Data below:
◇ ◇ ◇ ◇

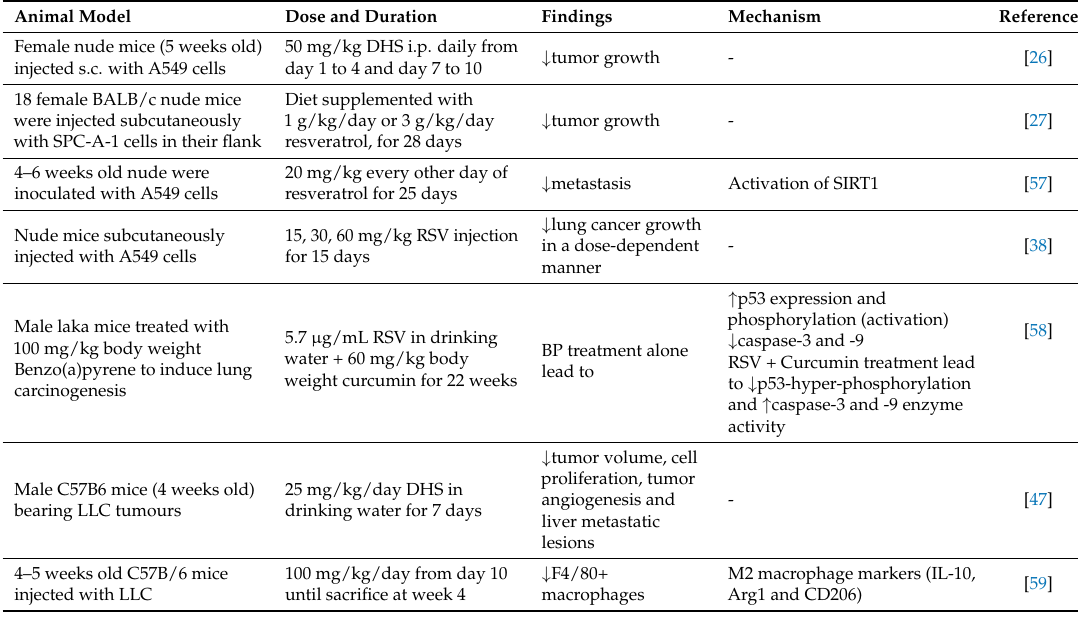
Table 3. Effects of resveratrol (RSV) against lung cancer: in vivo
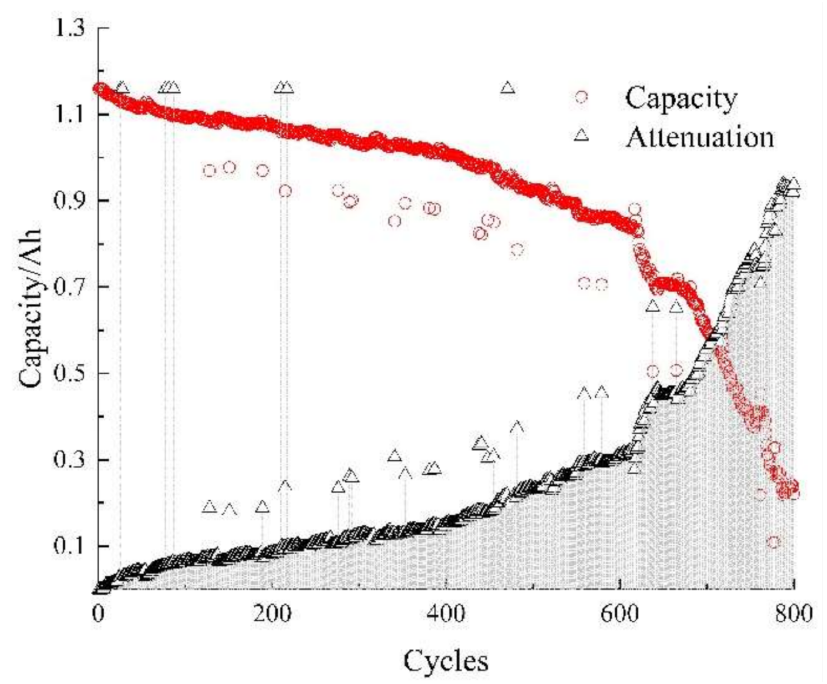
Figure 5. CS2#35 capacity and attenuation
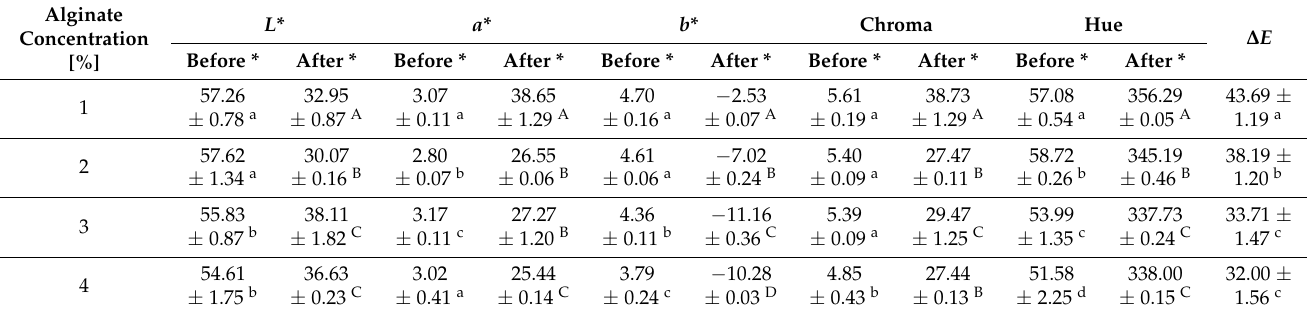
Table 1. Color parameters of the beads before and after adsorption. Different letters (a,b,c,A,B,C) in the superscript in the same column represent significant differences at p < 0.05. (*—all samples before and after adsorption were statistically significantly different at p <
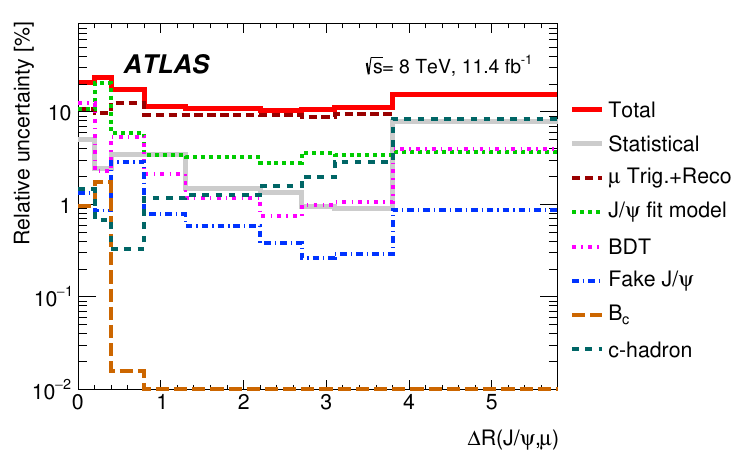
Figure 5 . The contribution from each systematic uncertainty source as a function of (cid:1) R ( J= ; (cid:22) ). Details of the di(cid:11)erent contributions are given in the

◇ ◇ ◇ ◇

Exercise details:
In your copy, omit the pictures and restate every line of the data word for word.

Completed exercise:
Table 3. Effects of resveratrol (RSV) against lung cancer: in vivo
Figure 5. CS2#35 capacity and attenuation
Table 1. Color parameters of the beads before and after adsorption. Different letters (a,b,c,A,B,C) in the superscript in the same column represent significant differences at p < 0.05. (*—all samples before and after adsorption were statistically significantly different at p <
Figure 5 . The contribution from each systematic uncertainty source as a function of (cid:1) R ( J= ; (cid:22) ). Details of the di(cid:11)erent contributions are given in the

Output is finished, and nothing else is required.